The Economic Coordination Committee (ECC) has made authorized to the government to issue sovereign guarantee worth 20 billion rupees to stabilize the stock market.
The meeting of ECC was held under the chair of Adviser to Prime Minister on Finance Dr Abdul Hafeez Shaikh in Islamabad on Thursday.
The ECC has approved the proposal of Finance Division authorizing the government to issue sovereign guarantee worth 20 billion rupees for investment in National Investment Trust’s State Enterprise Fund to stabilize the stock market.
The Ministry of National Food Security and Research secretary updated the committee about the wheat situation in the country. He informed that the country was in comfortable position with having 7.25 million tons of wheat available in the stock.
Ministry of Maritime Affairs suggested various proposals on the revival and development of shipping industry in Pakistan.

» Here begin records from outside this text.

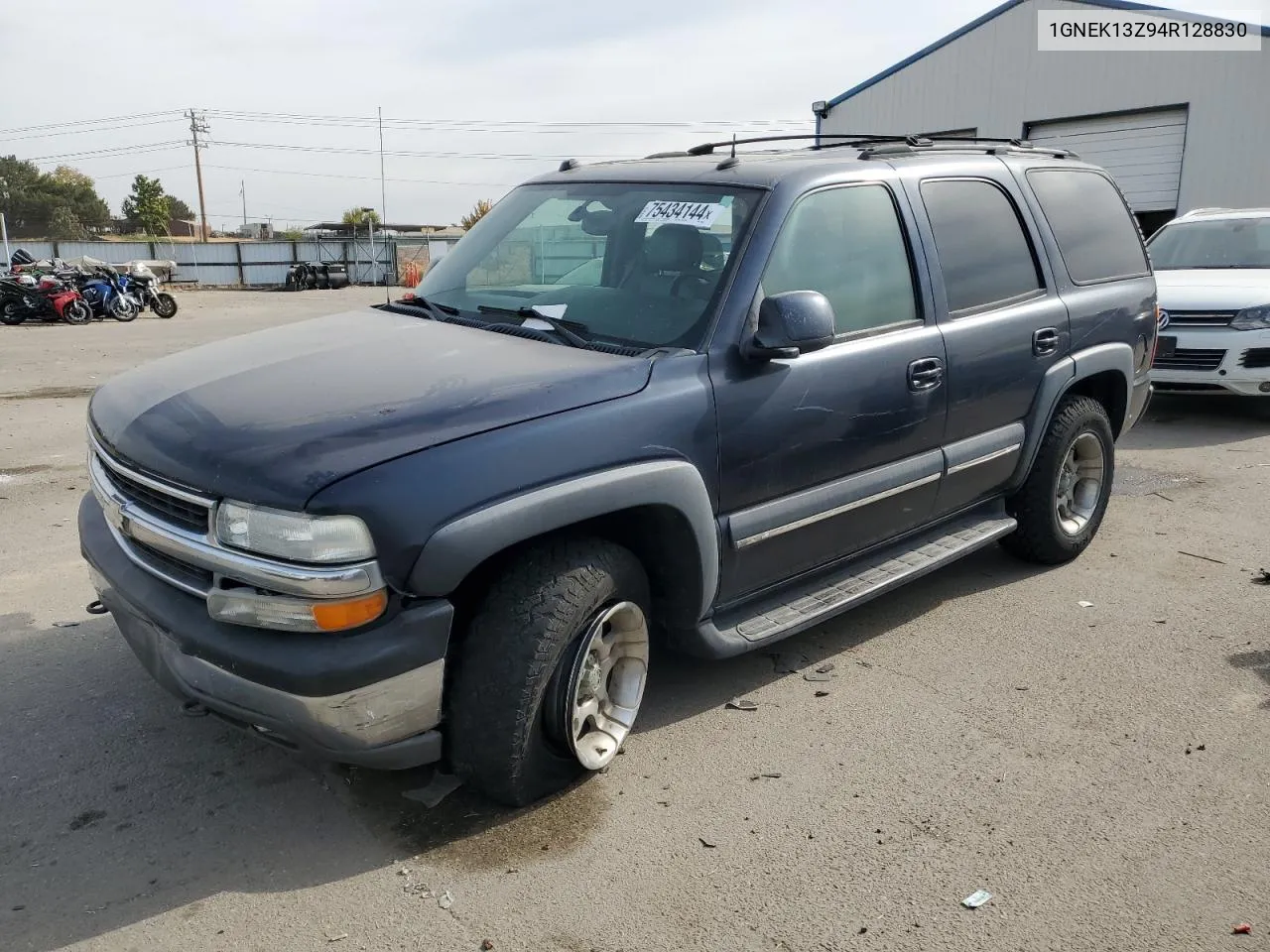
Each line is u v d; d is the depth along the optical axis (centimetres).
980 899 272
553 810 310
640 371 311
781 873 283
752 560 351
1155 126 1947
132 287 2200
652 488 300
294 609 254
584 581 294
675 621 340
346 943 255
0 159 11312
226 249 4919
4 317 2012
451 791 319
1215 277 897
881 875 282
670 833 300
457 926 261
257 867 283
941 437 415
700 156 438
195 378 320
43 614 450
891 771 335
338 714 257
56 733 351
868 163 403
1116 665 412
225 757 338
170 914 264
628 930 260
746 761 340
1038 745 351
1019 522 500
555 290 374
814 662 414
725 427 326
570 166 457
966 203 438
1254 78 1805
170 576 281
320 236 5369
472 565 263
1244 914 267
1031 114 2100
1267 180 1820
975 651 426
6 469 714
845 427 367
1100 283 507
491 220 435
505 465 271
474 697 285
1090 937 259
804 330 320
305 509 248
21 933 256
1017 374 446
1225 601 478
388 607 259
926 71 2250
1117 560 534
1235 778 330
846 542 392
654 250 361
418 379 299
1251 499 646
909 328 396
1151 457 764
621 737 329
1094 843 297
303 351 336
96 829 299
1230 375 830
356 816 306
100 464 327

The committee noted the proposals and advised the Ministries of Petroleum and Maritime Affairs to jointly come up with a comprehensive proposal, in next ECC meeting, for introducing a dynamic shipping policy focusing on expansion and development of local shipping industry.

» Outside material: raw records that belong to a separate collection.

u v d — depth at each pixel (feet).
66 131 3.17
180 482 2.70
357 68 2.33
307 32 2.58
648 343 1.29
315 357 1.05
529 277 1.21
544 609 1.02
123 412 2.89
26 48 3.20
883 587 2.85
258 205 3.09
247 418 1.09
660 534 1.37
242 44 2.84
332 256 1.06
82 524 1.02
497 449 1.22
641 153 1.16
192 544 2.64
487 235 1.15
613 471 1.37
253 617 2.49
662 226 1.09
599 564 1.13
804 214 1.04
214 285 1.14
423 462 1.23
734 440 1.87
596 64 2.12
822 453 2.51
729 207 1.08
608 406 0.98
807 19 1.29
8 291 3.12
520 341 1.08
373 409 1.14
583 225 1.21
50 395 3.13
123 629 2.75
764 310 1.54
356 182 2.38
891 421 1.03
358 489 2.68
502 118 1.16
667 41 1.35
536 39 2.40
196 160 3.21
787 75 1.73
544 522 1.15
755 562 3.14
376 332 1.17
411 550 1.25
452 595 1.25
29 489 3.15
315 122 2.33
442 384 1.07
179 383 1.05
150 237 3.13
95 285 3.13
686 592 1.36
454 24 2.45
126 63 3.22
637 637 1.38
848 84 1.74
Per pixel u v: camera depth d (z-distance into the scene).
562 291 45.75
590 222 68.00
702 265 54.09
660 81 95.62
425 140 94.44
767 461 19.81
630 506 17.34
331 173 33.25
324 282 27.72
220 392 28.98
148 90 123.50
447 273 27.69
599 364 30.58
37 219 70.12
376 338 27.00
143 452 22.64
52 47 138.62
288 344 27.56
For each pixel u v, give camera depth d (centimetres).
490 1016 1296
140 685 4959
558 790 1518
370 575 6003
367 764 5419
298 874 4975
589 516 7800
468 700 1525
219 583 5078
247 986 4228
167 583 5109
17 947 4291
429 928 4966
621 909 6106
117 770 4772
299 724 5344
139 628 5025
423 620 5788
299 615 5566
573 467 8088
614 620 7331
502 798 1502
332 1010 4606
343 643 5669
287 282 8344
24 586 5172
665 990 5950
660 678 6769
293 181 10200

The ECC acceded to the proposal of Ministry of States & Frontier Regions to grant 781.5 million rupees for arranging 20,000 Metric Tons of wheat for Temporarily Displaced Persons of erstwhile FATA.
The ECC also approved Supplementary and Technical Supplementary Grants for various Ministries and Divisions.
ECC approves additional supply of 150MW to K-Electric
On May 15, the ECC approved additional supply of 150 MW of power through National Grid to K-Electric in Karachi.
The ECC meeting was held on Wednesday under the chair by Prime Minister’s Adviser on Finance Dr Abdul Hafeez Shaikh in Islamabad. During the meeting, the ECC approved procurement of 5.15 million tons of wheat target with financial limit of 158.5 billion rupees this year.
The ECC also approved additional supply of 150 MW of power through National Grid to K-Electric to address power shortage in Karachi.